Early Onset Alzheimer’s – Family Support Group: Contact Xochil Amaya, Counsellor, at 416-322-6560. Pre-registration is required for this group.

Frontotemporal Dementia Family Support Group: Contact Nora McKellin, Counsellor, at 416-322-6560. Pre-registration is required for this group.

Lewy Body Family Support Group: Contact Desiree Jones, Counsellor, at 416-322-6560.

Vascular Dementia Family Support Group: Contact Caitlin Agla, Counsellor, at 416-322-6560.

Workshops for Caregivers at Family Service Toronto

In addition to support groups, such as those listed above, Family Service Toronto offers ongoing workshops to help caregivers learn how to help their elderly relatives or friends. These workshops are all free, but pre-registration is required. You can register by calling 416-595-9618. Here is a list of their upcoming workshops:

“Long Distance Caregiving”: Monday, October 19, 6pm – 8pm.
“Advocating for Your Relative”: Wednesday, November 18, 12pm – 2pm.
“Finding the Joy in Caregiving”: Thursday, December 3, 12pm – 2pm.

In addition to these workshops, Family Services also offers a Caregiver Discussion Group. The group meets on Monday per month from 6pm – 8pm. Again, the Discussion Group is free, but pre-registration is required.

Caregiver stress can interfere with your ability to offer care to your elderly loved one. Support groups and workshops like those listed above are great ways to reduce that stress, learn new coping strategies, and make connections with others in the same situation as yourself.

Elder Care In Toronto

Monday, September 21st, 2009

Canada’s population is aging. By 2056, a full quarter of the Canadian population will be over the age of 65. And already, between 2002 and 2007, the number of family and friends providing personal care to elders increased 670,000.

But caregivers pay an emotional and physical toll for providing care for elder relatives and friends. Increasingly, Canadians are looking for alternative ideas for long term senior and elder care.

In Toronto, new services such as Elder Care By Design are springing up to help families care for their elders. Elder Care By Design helps seniors do what they want to do most: live in their own home even as they age. Unlike other programs that help care for seniors at home, Elder Care By Design (and similar companies) is not a home health care company. Rather, it helps families coordinate and organize the many complex issues seniors have to navigate – health matters, legal matters, financial matters, etc. Staff members help seniors fix things up around their house, care for pets as seniors become unable to care for them, and educate seniors and their families about long term care issues.

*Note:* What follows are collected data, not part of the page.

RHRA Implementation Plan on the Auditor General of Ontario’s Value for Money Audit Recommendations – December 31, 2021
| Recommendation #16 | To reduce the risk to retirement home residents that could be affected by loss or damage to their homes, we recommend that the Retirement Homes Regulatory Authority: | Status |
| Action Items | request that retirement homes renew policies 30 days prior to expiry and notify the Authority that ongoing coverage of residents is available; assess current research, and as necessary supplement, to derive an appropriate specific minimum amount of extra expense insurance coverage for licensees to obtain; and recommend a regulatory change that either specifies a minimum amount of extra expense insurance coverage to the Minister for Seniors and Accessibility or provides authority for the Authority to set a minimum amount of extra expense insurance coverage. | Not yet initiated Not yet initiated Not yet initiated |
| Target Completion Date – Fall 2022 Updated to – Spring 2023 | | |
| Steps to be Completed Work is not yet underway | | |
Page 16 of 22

Another company in the Toronto area providing similar services is called Caring Matters. Sherri Auger, a certified Elder Planning Counselor, founded Caring Matters after losing her mother and having to place her father into a long term care facility.

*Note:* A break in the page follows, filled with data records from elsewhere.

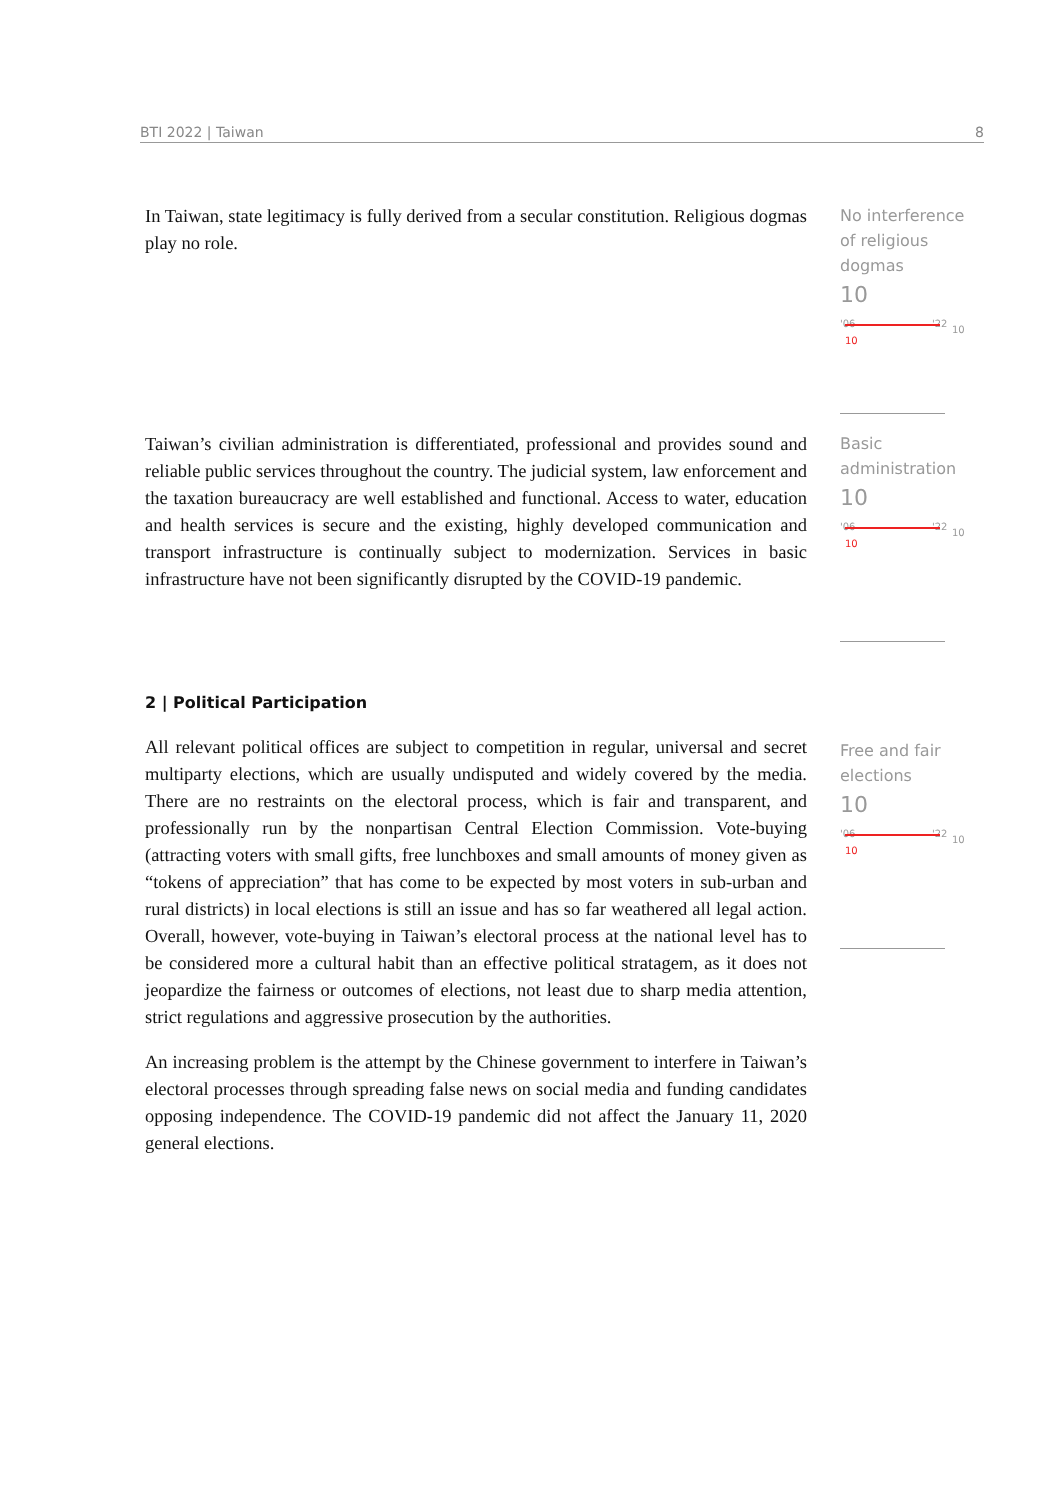BTI 2022 | Taiwan 8
In Taiwan, state legitimacy is fully derived from a secular constitution. Religious dogmas play no role.
No interference of religious dogmas
10
'06 '22
10
10
Taiwan’s civilian administration is differentiated, professional and provides sound and reliable public services throughout the country. The judicial system, law enforcement and the taxation bureaucracy are well established and functional. Access to water, education and health services is secure and the existing, highly developed communication and transport infrastructure is continually subject to modernization. Services in basic infrastructure have not been significantly disrupted by the COVID-19 pandemic.
Basic administration
10
'06 '22
10
10
2 | Political Participation
All relevant political offices are subject to competition in regular, universal and secret multiparty elections, which are usually undisputed and widely covered by the media. There are no restraints on the electoral process, which is fair and transparent, and professionally run by the nonpartisan Central Election Commission. Vote-buying (attracting voters with small gifts, free lunchboxes and small amounts of money given as “tokens of appreciation” that has come to be expected by most voters in sub-urban and rural districts) in local elections is still an issue and has so far weathered all legal action. Overall, however, vote-buying in Taiwan’s electoral process at the national level has to be considered more a cultural habit than an effective political stratagem, as it does not jeopardize the fairness or outcomes of elections, not least due to sharp media attention, strict regulations and aggressive prosecution by the authorities.
An increasing problem is the attempt by the Chinese government to interfere in Taiwan’s electoral processes through spreading false news on social media and funding candidates opposing independence. The COVID-19 pandemic did not affect the January 11, 2020 general elections.
Free and fair elections
10
'06 '22
10
10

Caring Matters and Elder Care By Design are just two examples of Canadian companies seeking to provide an alternative to notoriously depressing long term care facilities.

Personal support workers (PSWs) are another option for long term care for seniors and elders in Toronto and elsewhere in Canada who want to stay at home. PSW care is also increasingly popular because it prevents elders from having to go to a nursing home or move in with their younger relatives.

But buyer beware: not all companies who provide personal support workers are credible. In Toronto, Health Minister David Caplan has come under attack for giving contracts to unscrupulous PSW companies for political reasons. Ironically, the criticism came from the PSW labor union itself, called the Service Employees International Union, which represents nearly 50,000 PSWs in the Toronto area.

The union is also concerned that not all PSWs are being properly trained to care for elders. According to the union, there is “no common definition of PSW work or what competencies a PSW should possess.”

Toronto residents who are aging or who have aging relatives should start planning now for how to provide long term care for their elders. Due to medical advancements, seniors are living longer than ever, so long term care is just that: long. It is possible that an elder could require at least some care from their relatives for 10, 15, or even 20 years. Given this, the earlier a family can plan for long term care, the better.